What is expected. Copy the data from its first line through the line containing "11: (456, 209)", substituting "upper-left" for every occurrence of "top-left" and leaving everything else unchanged.

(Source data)
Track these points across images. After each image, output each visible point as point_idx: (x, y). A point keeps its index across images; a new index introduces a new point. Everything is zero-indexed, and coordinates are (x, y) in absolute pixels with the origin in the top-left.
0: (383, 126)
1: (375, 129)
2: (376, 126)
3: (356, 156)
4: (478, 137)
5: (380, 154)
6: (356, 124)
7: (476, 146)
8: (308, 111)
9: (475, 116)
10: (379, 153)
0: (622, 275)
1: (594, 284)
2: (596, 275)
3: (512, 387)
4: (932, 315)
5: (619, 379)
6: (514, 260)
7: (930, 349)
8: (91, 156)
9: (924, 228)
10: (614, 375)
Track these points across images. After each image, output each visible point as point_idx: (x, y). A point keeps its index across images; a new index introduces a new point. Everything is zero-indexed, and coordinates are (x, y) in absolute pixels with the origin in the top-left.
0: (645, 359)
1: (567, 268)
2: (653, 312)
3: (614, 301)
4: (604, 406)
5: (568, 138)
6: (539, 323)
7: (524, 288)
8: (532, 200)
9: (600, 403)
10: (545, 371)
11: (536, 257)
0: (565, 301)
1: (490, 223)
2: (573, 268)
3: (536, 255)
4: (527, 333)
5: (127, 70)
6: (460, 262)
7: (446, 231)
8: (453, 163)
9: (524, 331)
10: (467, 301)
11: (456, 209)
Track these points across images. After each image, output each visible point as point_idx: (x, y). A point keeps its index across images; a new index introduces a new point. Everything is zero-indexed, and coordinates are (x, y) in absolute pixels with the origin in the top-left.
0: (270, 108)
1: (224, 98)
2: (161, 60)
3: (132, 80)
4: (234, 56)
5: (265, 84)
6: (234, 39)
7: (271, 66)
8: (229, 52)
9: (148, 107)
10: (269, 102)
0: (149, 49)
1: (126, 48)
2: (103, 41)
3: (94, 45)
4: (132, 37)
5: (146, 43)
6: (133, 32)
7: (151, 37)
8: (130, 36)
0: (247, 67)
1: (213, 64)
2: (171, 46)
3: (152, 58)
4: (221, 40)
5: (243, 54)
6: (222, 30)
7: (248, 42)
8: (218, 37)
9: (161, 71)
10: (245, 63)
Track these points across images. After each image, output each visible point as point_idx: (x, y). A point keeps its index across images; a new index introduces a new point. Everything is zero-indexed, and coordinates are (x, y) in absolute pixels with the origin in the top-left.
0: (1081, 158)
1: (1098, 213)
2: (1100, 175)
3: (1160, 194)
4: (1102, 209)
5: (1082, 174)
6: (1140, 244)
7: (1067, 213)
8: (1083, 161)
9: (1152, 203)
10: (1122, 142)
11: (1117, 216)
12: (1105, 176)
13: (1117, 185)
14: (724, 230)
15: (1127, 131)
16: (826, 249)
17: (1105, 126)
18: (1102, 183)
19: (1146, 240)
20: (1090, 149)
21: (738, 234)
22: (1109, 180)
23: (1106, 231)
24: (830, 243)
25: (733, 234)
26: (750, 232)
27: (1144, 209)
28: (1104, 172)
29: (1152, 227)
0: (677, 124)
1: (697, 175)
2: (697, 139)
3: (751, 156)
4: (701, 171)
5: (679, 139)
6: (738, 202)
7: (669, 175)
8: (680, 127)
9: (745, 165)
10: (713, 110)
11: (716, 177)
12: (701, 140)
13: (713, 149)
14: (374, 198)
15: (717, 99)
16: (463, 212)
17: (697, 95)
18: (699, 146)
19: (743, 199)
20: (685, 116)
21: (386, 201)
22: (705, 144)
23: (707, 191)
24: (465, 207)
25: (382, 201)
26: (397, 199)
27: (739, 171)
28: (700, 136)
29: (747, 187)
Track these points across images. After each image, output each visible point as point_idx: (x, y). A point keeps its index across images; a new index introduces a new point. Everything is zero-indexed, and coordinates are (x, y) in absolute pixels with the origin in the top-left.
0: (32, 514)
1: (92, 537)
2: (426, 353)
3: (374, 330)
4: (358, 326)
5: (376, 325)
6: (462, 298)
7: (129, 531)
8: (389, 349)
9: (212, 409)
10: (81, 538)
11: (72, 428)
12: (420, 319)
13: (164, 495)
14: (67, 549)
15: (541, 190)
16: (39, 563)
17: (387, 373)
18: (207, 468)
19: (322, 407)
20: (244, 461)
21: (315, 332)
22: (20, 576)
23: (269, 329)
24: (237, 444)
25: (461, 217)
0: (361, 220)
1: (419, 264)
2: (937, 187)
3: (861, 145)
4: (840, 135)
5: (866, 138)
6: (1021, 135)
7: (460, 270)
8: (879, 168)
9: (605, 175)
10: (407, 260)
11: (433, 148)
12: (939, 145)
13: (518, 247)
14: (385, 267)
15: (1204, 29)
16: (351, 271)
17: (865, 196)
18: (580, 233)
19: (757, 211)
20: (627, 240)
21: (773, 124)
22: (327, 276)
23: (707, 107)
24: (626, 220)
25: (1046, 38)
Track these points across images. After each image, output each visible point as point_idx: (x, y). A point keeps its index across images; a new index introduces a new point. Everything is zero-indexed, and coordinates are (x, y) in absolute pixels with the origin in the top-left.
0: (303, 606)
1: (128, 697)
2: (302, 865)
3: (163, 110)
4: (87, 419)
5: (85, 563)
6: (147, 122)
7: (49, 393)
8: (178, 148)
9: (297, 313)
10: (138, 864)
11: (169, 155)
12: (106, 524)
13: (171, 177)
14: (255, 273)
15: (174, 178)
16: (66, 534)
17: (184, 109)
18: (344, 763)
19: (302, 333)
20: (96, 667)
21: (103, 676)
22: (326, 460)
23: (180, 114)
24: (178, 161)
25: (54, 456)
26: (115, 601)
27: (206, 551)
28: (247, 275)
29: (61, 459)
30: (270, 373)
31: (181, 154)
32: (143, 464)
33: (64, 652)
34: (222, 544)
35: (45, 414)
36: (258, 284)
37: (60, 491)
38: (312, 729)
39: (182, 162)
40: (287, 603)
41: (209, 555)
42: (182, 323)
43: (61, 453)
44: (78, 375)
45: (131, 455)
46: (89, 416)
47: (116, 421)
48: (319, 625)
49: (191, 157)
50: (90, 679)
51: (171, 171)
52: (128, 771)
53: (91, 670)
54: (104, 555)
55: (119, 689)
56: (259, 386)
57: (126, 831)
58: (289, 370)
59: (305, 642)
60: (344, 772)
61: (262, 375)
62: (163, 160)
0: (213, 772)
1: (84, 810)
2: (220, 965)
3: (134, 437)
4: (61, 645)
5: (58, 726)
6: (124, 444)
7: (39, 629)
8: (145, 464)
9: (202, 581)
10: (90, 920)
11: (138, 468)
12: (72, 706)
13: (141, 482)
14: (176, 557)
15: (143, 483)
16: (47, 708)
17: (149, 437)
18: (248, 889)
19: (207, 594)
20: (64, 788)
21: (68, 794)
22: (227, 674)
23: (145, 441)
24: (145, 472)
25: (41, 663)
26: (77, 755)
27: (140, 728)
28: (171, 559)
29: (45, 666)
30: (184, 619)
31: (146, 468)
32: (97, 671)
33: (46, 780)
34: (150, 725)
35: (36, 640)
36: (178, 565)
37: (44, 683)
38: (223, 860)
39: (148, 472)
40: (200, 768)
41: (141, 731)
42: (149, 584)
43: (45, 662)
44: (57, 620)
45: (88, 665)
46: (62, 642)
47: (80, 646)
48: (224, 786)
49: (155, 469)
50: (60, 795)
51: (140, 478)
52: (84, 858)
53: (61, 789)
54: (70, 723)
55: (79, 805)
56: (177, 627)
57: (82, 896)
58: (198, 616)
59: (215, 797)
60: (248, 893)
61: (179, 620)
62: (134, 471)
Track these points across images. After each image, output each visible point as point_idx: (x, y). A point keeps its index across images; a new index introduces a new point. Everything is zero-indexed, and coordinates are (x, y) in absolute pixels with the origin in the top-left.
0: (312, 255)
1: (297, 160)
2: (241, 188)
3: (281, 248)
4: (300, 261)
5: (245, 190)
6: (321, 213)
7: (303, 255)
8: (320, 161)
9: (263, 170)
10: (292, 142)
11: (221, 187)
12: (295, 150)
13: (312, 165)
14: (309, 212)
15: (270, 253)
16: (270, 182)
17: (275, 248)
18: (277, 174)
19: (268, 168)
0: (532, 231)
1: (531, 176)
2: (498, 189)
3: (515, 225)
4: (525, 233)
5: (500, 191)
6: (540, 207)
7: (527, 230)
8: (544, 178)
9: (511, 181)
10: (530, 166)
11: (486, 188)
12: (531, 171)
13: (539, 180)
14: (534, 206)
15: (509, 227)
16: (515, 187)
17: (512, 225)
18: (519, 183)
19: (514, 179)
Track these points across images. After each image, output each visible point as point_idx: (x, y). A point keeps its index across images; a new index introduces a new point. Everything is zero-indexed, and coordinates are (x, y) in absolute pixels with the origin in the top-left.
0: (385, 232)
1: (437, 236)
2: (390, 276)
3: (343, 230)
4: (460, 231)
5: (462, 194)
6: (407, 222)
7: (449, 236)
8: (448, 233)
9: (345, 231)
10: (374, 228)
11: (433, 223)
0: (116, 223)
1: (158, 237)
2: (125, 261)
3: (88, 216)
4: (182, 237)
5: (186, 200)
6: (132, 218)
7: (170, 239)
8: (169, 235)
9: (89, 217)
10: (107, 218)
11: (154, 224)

Task solution.
Track these points across images. After each image, output each visible point as point_idx: (x, y). A point keeps its index across images; a new index introduces a new point. Everything is zero-indexed, and coordinates are (x, y) in absolute pixels with the origin in the upper-left.
0: (383, 126)
1: (375, 129)
2: (376, 126)
3: (356, 156)
4: (478, 137)
5: (380, 154)
6: (356, 124)
7: (476, 146)
8: (308, 111)
9: (475, 116)
10: (379, 153)
0: (622, 275)
1: (594, 284)
2: (596, 275)
3: (512, 387)
4: (932, 315)
5: (619, 379)
6: (514, 260)
7: (930, 349)
8: (91, 156)
9: (924, 228)
10: (614, 375)
Track these points across images. After each image, output each visible point as point_idx: (x, y). A point keeps its index across images; a new index introduces a new point. Everything is zero-indexed, and coordinates are (x, y) in absolute pixels with the origin in the upper-left.
0: (645, 359)
1: (567, 268)
2: (653, 312)
3: (614, 301)
4: (604, 406)
5: (568, 138)
6: (539, 323)
7: (524, 288)
8: (532, 200)
9: (600, 403)
10: (545, 371)
11: (536, 257)
0: (565, 301)
1: (490, 223)
2: (573, 268)
3: (536, 255)
4: (527, 333)
5: (127, 70)
6: (460, 262)
7: (446, 231)
8: (453, 163)
9: (524, 331)
10: (467, 301)
11: (456, 209)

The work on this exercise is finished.